Robustness, Canalyzing Functions and Systems Design

TL;DR

This paper investigates the concept of robustness in systems modeled by Markov kernels, analyzing how robustness constraints affect the system's ability to distinguish input states and describing the structure of robust systems using Gibbs potentials and algebraic methods.

Contribution

It introduces a formal framework for robustness in systems with input and output variables, characterizes the structure of robust systems via Gibbs potentials, and provides algebraic decompositions of the space of robust distributions.

Findings

Robust systems impose specific conditional independence constraints.

The set of all robust distributions decomposes into finitely many algebraic components.

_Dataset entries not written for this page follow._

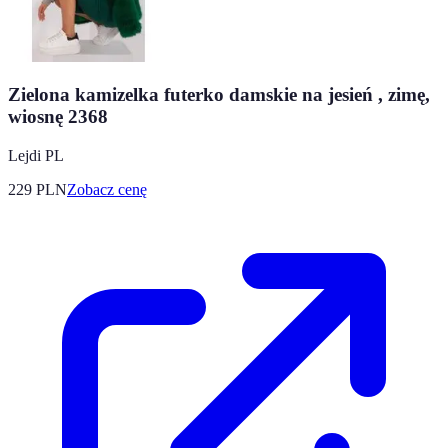
Zielona kamizelka futerko damskie na jesień , zimę,
wiosnę 2368
Lejdi PL
229
PLN
Zobacz cenę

Interaction families of Gibbs potentials effectively describe robust systems.

Abstract

We study a notion of robustness of a Markov kernel that describes a system of several input random variables and one output random variable. Robustness requires that the behaviour of the system does not change if one or several of the input variables are knocked out. If the system is required to be robust against too many knockouts, then the output variable cannot distinguish reliably between input states and must be independent of the input. We study how many input states the output variable can distinguish as a function of the required level of robustness. Gibbs potentials allow a mechanistic description of the behaviour of the system after knockouts. Robustness imposes structural constraints on these potentials. We show that interaction families of Gibbs potentials allow to describe robust systems. Given a distribution of the input random variables and the Markov kernel describing the system, we obtain a joint probability distribution. Robustness implies a number of conditional independence statements for this joint distribution. The set of all probability distributions corresponding to robust systems can be decomposed into a finite union of components, and we find parametrizations of the components. The decomposition corresponds to a primary decomposition of the conditional independence ideal and can be derived from more general results about generalized binomial edge ideals.